Essa é a situação-limite da qual deriva toda a trama de O príncipe e o mendigo. Me pareceu um tanto clichê – muito provavelmente não o era na época da publicação -, mas nem por isso se tornou menos interessante ver como o criador de personagens memoráveis como Huckleberry Finn e Tom Sawyer ia fazer para lidar com o cotidiano extremamente distintos de cada um dos personagens e – o que eu mais aguardei – como ia fazer para dar cabo das duas histórias.

Mark Twain não é dado a síndromes de Poliana, não tenta amenizar as condições de existência de Eduard na pele de Tom, e também não poupa futilidades e excentricidades meio rocambolescas para retratar a vida palaciana de Tom no lugar de Eduard. Ambos vivem seus altos e baixos, e o autor conduz a história com um ritmo especial – esse é, aliás, o ponto forte de Twain, pontilhar suas narrativas de muitos acontecimentos -, fazendo com que o livro esteja repleto de reviravoltas e confusões do início ao fim.

É quando os personagens estão em seus devidos lugares – ou seja, trocados -, que começa a parte mais curiosa de O príncipe e o mendigo: não a extremamente improvável troca de posições sociais, mas a “americanidade” de Mark Twain. Mais do que uma narrativa sobre a Inglaterra ou uma ficção histórica (tenho um sério ranço com esse termo), é a narrativa de um americano sobre uma trama que se passa na Inglaterra das fábulas e das compilações históricas, com um gostinho de Dickens em cada mórbido beco dos subúrbios londrinos. Longe de tornar o livro menor – embora ele de fato não seja tão representativo quanto os de Huckleberry Finn e Tom Sawyer -, ele torna a leitura mais interessante e até mesmo engraçada de certo ponto de vista.

Apesar de apresentar limitações quando vai tratar da vida na corte e nos cortiços londrinos – ele não aprofunda muito para além da imagem tão propalada e conhecida que se tem desses contextos -, Twain nos mostra uma das marcas indeléveis de sua obra: suas opiniões desfavoráveis a certos aspectos e elementos da cultura puritana, em especial aqueles que deitaram braço na América, a antiga Nova Inglaterra.

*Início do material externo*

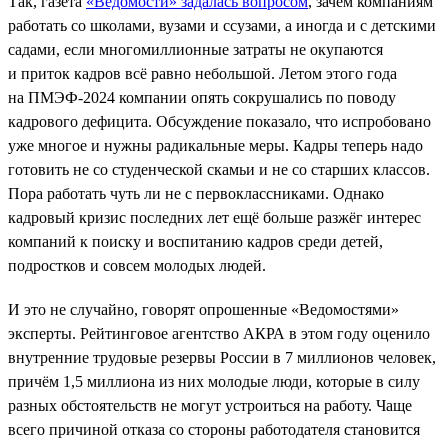
Так, газета
«Ведомости» задалась вопросом
, зачем компаниям
работать со школами, вузами и ссузами, а иногда и с детскими
садами, если многомиллионные затраты не окупаются
и приток кадров всё равно небольшой. Летом этого года
на ПМЭФ-2024 компании опять сокрушались по поводу
кадрового дефицита. Обсуждение показало, что испробовано
уже многое и нужны радикальные меры. Кадры теперь надо
готовить не со студенческой скамьи и не со старших классов.
Пора работать чуть ли не с первоклассниками. Однако
кадровый кризис последних лет ещё больше разжёг интерес
компаний к поиску и воспитанию кадров среди детей,
подростков и совсем молодых людей.
И это не случайно, говорят опрошенные «Ведомостями»
эксперты. Рейтинговое агентство АКРА в этом году оценило
внутренние трудовые резервы России в 7 миллионов человек,
причём 1,5 миллиона из них молодые люди, которые в силу
разных обстоятельств не могут устроиться на работу. Чаще
всего причиной отказа со стороны работодателя становится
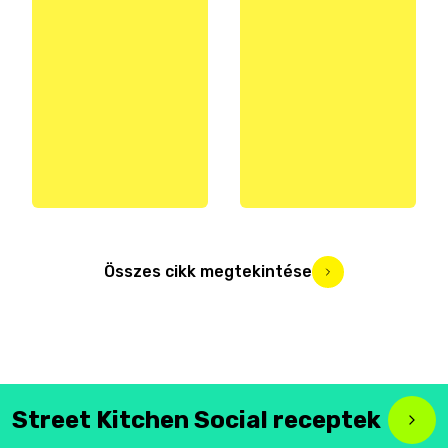
Összes cikk megtekintése
Street Kitchen Social receptek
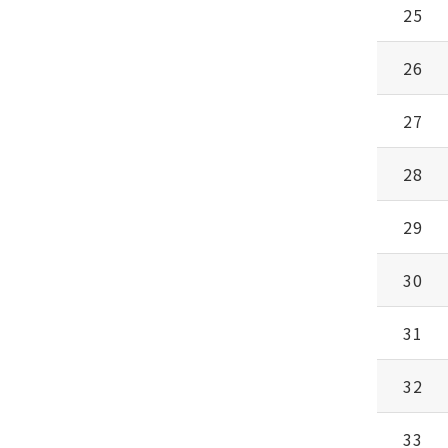
25
26
27
28
29
30
31
32
33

É de fato uma experiência curiosa ver a monarquia em O príncipe e o mendigo diante das jocosas passagens em que os alunos da escola de Tom Sawyer recitam suas excessivamente puritanas composições; ou mesmo a ingênua inocência da Miss Watson e da viúva Douglas, as respeitosas senhoras puritanas de As Aventuras de Huckleberry Finn. A monarquia inglesa, embora com leis um tanto cruéis, costumes elitistas, cercados de regalos e futilidades e praticante de procedimentos tão ritualísticos quanto burocráticos – como aparece no livro em questão -, tem, no “balanço geral”, uma imagem bem menos satirizada do que aquele puritanismo achincalhado nas aventuras de Huck e Sawyer. Talvez houvesse ainda uma lufada do passado cavaleiresco, medieval ou romântico na Inglaterra que Twain retratou em O príncipe e o mendigo. Se houve, ela não era intensa o suficiente para fazê-lo esquecer das paisagens, das cores, dos sons, dos cheiros, das memórias e dos sujeitos alegres que habitavam às margens do Mississipi.

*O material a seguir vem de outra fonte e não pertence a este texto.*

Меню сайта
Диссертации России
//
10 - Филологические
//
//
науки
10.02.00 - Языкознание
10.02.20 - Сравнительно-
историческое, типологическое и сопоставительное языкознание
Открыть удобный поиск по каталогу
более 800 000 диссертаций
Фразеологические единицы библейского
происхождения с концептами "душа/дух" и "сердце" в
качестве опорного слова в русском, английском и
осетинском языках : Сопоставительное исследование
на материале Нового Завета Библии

Para se ter uma ideia disso basta-nos checar como se comportam os personagens trocados. Eduard não abandona sua pompa, mas é obrigado a se adaptar às condições precárias de sua nova identidade, e, apesar de todas as adversidades que é obrigado a atravessar, descobre na vida humilde e sofrida um calor e uma solidariedade que não encontrava na fria e ritual vida na corte. Tom Canty, por outro lado, não se deixa “corromper” pelas veleidades e pelas mordomias, aceita-as de antemão, usufruindo de possibilidades que nunca teve, mas não consegue viver com a consciência a atormentá-lo. Quando no poder, Tom, ao invés de sintonizar-se aos expedientes do poder, usa de suas novas prerrogativas para mudar as severas punições de algumas leis. Ou seja, olhando desse modo, mais panoramicamente, há mais a se aprender e há mais de humanidade naqueles sujeitos que vivem fora da vida luxuosa da realeza.

E assim O príncipe e o mendigo deixa de ser mais uma fábula clichê para se tornar uma fábula distinta, que mantém aquele tom conciliatório de final confortável, mas que subverte alguns conceitos clássicos bem ao estilo satírico, simples e aventuroso de Mark Twain. Eis como nas fissuras dos grandes bustos do cânone se escondem pequenos segredos tão curiosos e interessantes quanto aquelas lisas e bem lapidadas circunvoluções mais visíveis.